Возвращение: Тень души
Шрифт:
Бонни выпила немного. И еще немного. А затем продолжила историю:
— Но Сейдж видимо знал что-то, поскольку сказал: «Я врач и осмотрю их. И ты бы действительно поверила ему, услышав как он это сказал! А потом он посмотрел на вас обоих, и я думаю, он сразу понял, что произошло, потому что он сказал: «Доставьте карету! Мне нужно доставить их к доктору Меггару, моему коллеге. И пришла сама Леди Фазина и сказала, что они могут взять один из ее экипажей, и просто отправить его обратно в любое вре-время.
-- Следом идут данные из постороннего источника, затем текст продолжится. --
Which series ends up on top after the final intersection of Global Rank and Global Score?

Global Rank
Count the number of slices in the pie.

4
Она та-а-а-а-ак богата! А потом мы вынесли вас двоих через задний ход, потому что были, были сволочи, которые сказали — дайте им умереть. Они были реальными демонами, белыми как снег, называемые Снежными Женщинами. А потом, потом, мы просто ехали в экипаже и, О Боже! Елена! Елена, ты умерла! Ты переставала дышать дважды! А
К этому времени Елена, полностью погрузившаяся в рассказ, обняла ее, но слезы Бонни продолжали возвращаться.
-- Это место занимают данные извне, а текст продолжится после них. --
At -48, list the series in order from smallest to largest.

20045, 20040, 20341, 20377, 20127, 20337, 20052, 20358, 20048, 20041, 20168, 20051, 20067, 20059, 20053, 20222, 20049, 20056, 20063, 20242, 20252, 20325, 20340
— И мы звонили в дверь к доктору Меггару так, словно пытались взломать ее, и кто-то казал ему, и он сказал, осмотрев тебя: «Она нуждается в переливании крови».
И я сказала:
— Возьмите мою кровь.
Потому что помню, как в школе мы обе сдавали кровь для Джоди Райт и мы были практически единственными, кто мог это сделать, так как у нас одна группа крови. А затем доктор Меггар разместил два стола, готовых так быстро, как это, — Бонни щелкнула пальцами, — и я так боялась, что едва могла держаться неподвижно для иглы, но я это сделала. Я, так или иначе, это сделала! Они сделали тебе переливание. А между тем, ты знаешь, что Мередит сделала? Она позволила Деймону ее укусить. Она действительно позволила ему. Доктор Меггар послал экипажи обратно в особняк, чтобы попросить слуг для помощи Деймону, которые «хотели премию», так это здесь называется, и экипаж возвратился назад полным. И я не знаю, сколько их было у Деймона, но много. Доктор Меггар сказал, что это лучшее лекарство. И Мередит, и Деймон и все мы просили и смогли убедить доктора Меггара приехать сюда, я имею ввиду жить, и Леди Ульма собирается превратить это целое здание в больницу для бедных. А после этого мы просто пытались делать все, чтобы ты пошла на поправку. Деймону стало лучше на следующее утро. И Леди Ульма и Люсьен, он — я имею ввиду, что это была их идея, но он сделал это, послал жемчуг Леди Фазине — это был тот жемчуг, который отец Ульмы считал никогда не найдет достаточно богатого покупателя, потому что он настолько большой, что его можно сравнить с хорошей горстью в размере, но нестандартный, с изобилием сплетений и изгибов, и блеском серебра. Они подвесили ее на толстую цепочку и послали ей.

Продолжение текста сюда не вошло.